Work task: Write out every line of text from all the records below, character for character, and leave the pictures out of your answer.

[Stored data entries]
:::

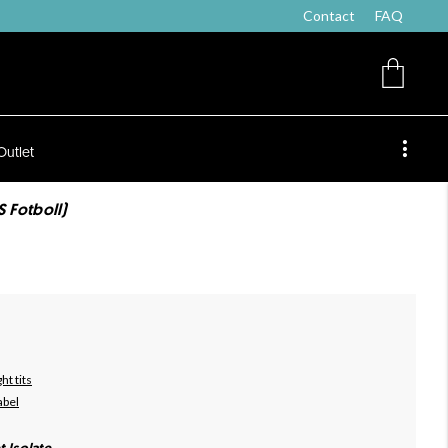
Contact
FAQ
Outlet
S Fotboll)
ht tits
abel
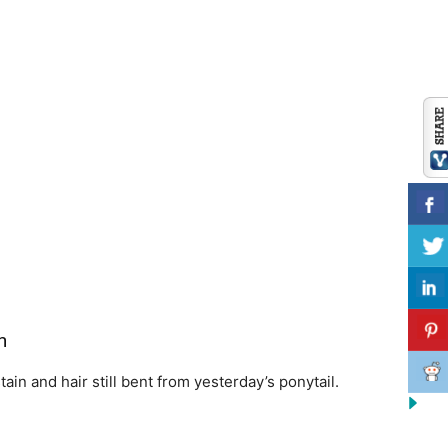
n
tain and hair still bent from yesterday’s ponytail.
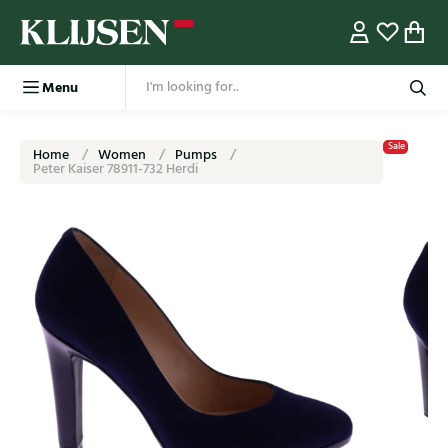
Menu
Sale
Home
Women
Pumps
Peter Kaiser 78911-732 Herdi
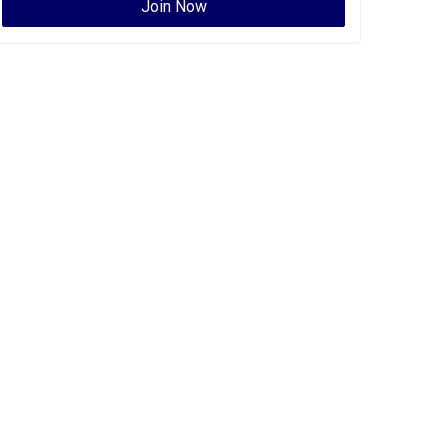
Join Now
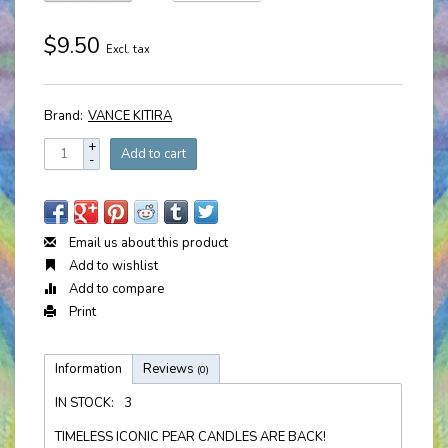
$9.50
Excl. tax
Brand:
VANCE KITIRA
+
Add to cart
-
Email us about this product
Add to wishlist
Add to compare
Print
Information
Reviews
(0)
IN STOCK:
3
TIMELESS ICONIC PEAR CANDLES ARE BACK!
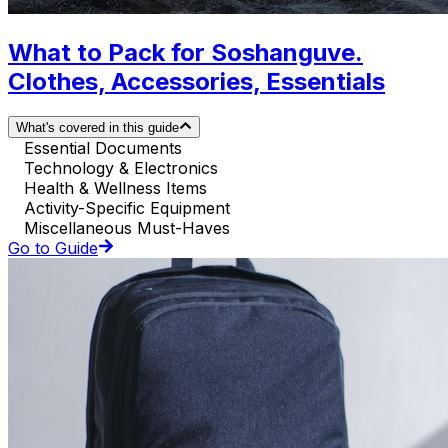
What to Pack for Soshanguve.
Clothes, Accessories, Essentials
What's covered in this guide
Essential Documents
Technology & Electronics
Health & Wellness Items
Activity-Specific Equipment
Miscellaneous Must-Haves
Go to Guide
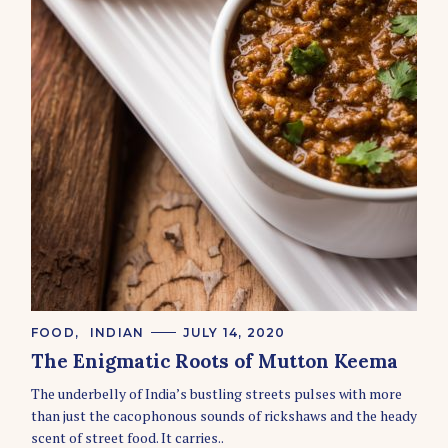
C
FOOD
INDIAN
JULY 14, 2020
A
The Enigmatic Roots of Mutton Keema
T
S
E
e
The underbelly of India’s bustling streets pulses with more
G
O
a
than just the cacophonous sounds of rickshaws and the heady
R
r
scent of street food. It carries..
I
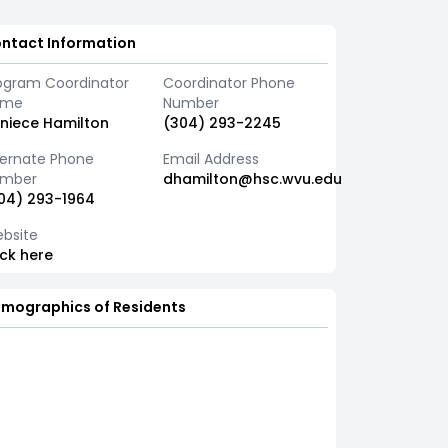
ntact Information
ogram Coordinator
Coordinator Phone
ame
Number
niece Hamilton
(304) 293-2245
ternate Phone
Email Address
mber
dhamilton@hsc.wvu.edu
04) 293-1964
bsite
ick here
mographics of Residents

:::

Written answer:
Contact
FAQ
Outlet
S Fotboll)
ht tits
abel
n
tain and hair still bent from yesterday’s ponytail.
Menu
Sale
Home
Women
Pumps
Peter Kaiser 78911-732 Herdi
Join Now
$9.50
Excl. tax
Brand:
VANCE KITIRA
+
Add to cart
-
Email us about this product
Add to wishlist
Add to compare
Print
Information
Reviews
(0)
IN STOCK:
3
TIMELESS ICONIC PEAR CANDLES ARE BACK!
What to Pack for Soshanguve.
Clothes, Accessories, Essentials
What's covered in this guide
Essential Documents
Technology & Electronics
Health & Wellness Items
Activity-Specific Equipment
Miscellaneous Must-Haves
Go to Guide
C
FOOD
INDIAN
JULY 14, 2020
A
The Enigmatic Roots of Mutton Keema
T
S
E
e
The underbelly of India’s bustling streets pulses with more
G
O
a
than just the cacophonous sounds of rickshaws and the heady
R
r
scent of street food. It carries..
I
ntact Information
ogram Coordinator
Coordinator Phone
ame
Number
niece Hamilton
(304) 293-2245
ternate Phone
Email Address
mber
dhamilton@hsc.wvu.edu
04) 293-1964
bsite
ick here
mographics of Residents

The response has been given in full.